• [WORK INSTRUCTIONS]: Your job with the data below is to output exactly the lines from the one holding "Pulkissansapako" down to the one holding "messages that you", both included, and no others.

• [DATA SECTION]:
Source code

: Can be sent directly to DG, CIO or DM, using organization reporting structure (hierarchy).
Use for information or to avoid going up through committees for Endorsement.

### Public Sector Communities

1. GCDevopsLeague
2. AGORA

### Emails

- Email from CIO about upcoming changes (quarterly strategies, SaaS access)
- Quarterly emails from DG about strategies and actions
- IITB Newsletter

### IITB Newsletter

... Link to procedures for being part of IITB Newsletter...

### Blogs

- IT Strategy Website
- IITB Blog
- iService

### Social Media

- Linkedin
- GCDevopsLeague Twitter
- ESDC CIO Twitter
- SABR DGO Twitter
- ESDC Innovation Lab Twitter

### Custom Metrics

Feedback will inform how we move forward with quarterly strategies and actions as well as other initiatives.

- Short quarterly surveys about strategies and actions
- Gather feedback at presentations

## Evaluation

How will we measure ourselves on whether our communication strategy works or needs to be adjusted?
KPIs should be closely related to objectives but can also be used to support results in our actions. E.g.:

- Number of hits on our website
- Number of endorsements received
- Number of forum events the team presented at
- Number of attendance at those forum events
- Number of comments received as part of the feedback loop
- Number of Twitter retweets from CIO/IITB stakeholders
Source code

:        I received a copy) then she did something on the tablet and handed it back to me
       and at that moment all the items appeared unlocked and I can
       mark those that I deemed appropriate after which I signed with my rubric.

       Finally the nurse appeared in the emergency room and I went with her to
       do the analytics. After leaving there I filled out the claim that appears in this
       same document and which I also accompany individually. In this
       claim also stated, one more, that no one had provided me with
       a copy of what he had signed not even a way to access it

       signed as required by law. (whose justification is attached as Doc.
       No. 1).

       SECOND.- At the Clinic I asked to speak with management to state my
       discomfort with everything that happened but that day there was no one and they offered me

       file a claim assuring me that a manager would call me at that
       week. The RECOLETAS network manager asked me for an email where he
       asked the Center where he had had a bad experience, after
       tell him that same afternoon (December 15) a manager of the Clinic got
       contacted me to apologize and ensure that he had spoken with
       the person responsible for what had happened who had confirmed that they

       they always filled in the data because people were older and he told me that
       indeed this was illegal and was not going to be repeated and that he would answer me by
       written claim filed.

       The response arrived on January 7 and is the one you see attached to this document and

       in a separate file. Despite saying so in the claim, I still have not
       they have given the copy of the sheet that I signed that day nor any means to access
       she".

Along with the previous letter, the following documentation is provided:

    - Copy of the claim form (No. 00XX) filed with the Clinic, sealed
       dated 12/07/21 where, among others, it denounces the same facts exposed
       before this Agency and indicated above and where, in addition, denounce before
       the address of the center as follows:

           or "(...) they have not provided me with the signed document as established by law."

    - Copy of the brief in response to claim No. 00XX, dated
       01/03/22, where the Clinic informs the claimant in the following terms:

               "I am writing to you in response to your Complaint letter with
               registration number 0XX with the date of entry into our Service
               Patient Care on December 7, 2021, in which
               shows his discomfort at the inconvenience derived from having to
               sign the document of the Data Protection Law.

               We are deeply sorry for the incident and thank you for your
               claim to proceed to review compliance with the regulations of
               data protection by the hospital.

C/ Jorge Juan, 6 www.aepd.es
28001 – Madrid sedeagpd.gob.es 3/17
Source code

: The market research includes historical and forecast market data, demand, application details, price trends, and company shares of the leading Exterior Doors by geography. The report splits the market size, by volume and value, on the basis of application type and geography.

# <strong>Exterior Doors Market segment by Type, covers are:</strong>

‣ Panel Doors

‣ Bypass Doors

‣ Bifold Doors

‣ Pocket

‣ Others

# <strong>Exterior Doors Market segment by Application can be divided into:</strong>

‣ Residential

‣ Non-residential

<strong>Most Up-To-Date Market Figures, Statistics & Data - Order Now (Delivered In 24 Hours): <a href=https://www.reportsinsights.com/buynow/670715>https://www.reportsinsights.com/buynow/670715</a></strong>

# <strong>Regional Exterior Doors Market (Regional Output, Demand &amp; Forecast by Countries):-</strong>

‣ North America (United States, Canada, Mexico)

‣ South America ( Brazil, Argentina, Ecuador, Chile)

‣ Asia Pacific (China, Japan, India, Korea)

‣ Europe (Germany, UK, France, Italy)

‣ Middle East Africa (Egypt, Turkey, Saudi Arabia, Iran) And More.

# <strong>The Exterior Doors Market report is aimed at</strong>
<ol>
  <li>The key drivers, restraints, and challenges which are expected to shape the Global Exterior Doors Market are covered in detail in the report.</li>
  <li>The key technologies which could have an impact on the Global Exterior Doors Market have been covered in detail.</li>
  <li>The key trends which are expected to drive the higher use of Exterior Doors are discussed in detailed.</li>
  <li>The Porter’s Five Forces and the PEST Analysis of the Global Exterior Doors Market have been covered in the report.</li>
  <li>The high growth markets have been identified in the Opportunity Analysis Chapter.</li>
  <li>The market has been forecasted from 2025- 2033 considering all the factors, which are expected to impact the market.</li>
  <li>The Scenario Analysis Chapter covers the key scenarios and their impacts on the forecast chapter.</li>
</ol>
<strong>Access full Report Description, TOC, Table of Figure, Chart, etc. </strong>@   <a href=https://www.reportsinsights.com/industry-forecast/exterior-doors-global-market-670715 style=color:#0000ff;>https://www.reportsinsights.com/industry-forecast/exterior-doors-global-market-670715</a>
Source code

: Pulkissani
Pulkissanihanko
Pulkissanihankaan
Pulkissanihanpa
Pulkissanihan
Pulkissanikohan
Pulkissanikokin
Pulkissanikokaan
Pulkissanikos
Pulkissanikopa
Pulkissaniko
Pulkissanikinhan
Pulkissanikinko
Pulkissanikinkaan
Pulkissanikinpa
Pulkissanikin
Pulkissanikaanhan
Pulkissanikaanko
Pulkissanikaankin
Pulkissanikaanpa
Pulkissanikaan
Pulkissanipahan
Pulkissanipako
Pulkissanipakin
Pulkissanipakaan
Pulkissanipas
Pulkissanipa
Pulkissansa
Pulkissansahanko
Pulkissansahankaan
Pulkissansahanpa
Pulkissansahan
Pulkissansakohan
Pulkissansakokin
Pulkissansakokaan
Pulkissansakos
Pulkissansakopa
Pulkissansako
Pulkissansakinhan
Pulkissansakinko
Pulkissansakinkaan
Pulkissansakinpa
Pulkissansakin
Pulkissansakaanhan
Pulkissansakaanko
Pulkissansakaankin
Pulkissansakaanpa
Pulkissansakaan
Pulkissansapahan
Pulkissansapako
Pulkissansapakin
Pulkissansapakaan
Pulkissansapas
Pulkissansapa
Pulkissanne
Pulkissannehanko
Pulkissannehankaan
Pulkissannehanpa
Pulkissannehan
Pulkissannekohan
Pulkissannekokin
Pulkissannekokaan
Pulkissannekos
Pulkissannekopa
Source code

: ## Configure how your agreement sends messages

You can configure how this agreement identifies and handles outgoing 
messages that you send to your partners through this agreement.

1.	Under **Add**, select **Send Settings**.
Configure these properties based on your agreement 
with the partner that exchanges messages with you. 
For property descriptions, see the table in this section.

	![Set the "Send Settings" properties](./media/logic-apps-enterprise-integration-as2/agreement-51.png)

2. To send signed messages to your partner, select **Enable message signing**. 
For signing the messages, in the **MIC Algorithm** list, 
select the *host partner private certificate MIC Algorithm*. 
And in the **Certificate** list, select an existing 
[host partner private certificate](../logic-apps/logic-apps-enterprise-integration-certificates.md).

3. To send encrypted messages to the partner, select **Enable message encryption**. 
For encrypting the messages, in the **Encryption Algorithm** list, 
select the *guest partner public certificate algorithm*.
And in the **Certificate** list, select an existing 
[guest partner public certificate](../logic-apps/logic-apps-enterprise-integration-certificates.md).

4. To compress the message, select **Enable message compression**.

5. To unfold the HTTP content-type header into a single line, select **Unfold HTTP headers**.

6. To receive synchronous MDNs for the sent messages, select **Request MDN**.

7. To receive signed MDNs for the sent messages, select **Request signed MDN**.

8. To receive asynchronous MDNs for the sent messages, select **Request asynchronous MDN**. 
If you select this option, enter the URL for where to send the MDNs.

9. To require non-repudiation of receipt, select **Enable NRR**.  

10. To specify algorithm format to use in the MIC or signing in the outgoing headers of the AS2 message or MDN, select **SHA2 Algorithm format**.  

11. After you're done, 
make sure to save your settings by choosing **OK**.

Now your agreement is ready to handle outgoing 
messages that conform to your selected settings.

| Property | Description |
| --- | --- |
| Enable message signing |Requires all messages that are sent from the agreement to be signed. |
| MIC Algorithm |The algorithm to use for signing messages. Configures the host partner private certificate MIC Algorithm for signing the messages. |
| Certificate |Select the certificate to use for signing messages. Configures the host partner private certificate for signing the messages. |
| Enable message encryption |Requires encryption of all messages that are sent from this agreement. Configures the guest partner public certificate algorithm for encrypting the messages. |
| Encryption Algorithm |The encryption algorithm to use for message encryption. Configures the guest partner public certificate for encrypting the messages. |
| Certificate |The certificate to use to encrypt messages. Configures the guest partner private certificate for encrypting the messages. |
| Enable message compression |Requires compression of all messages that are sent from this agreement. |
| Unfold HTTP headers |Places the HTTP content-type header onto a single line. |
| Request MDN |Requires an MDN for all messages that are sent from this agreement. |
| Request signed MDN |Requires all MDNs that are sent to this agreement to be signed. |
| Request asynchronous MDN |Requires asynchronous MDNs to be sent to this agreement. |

• [SOLUTION]:
Pulkissansapako
Pulkissansapakin
Pulkissansapakaan
Pulkissansapas
Pulkissansapa
Pulkissanne
Pulkissannehanko
Pulkissannehankaan
Pulkissannehanpa
Pulkissannehan
Pulkissannekohan
Pulkissannekokin
Pulkissannekokaan
Pulkissannekos
Pulkissannekopa
Source code

: ## Configure how your agreement sends messages

You can configure how this agreement identifies and handles outgoing 
messages that you send to your partners through this agreement.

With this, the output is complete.